§ ABOUT THIS TASK
Output the full listing below exactly as it reads, and skip anything that is a picture.

§ RECORDS FOR THIS TASK
◆ ◆ ◆ ◆ ◆
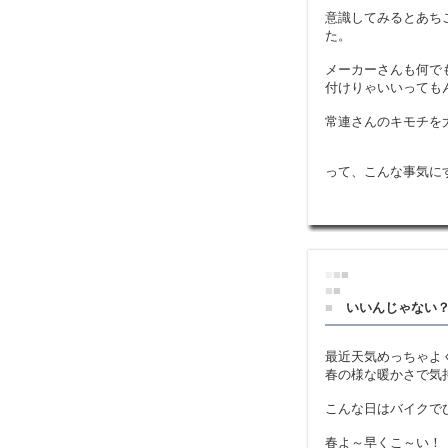
意識してみるとあち
た。
メーカーさんも何で
付けりゃいいっても
常連さんのキモチを
って、こんな事気に
■
■
■
■
■
■
いいんじゃない
最近天気めっちゃよ
春の様な暖かさで気
こんな日はバイクで
春よ～早くこ～い！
◆ ◆ ◆ ◆ ◆
§ SOLVED PROBLEM
意識してみるとあち
た。
メーカーさんも何で
付けりゃいいっても
常連さんのキモチを
って、こんな事気に
■
■
■
■
■
■
いいんじゃない
最近天気めっちゃよ
春の様な暖かさで気
こんな日はバイクで
春よ～早くこ～い！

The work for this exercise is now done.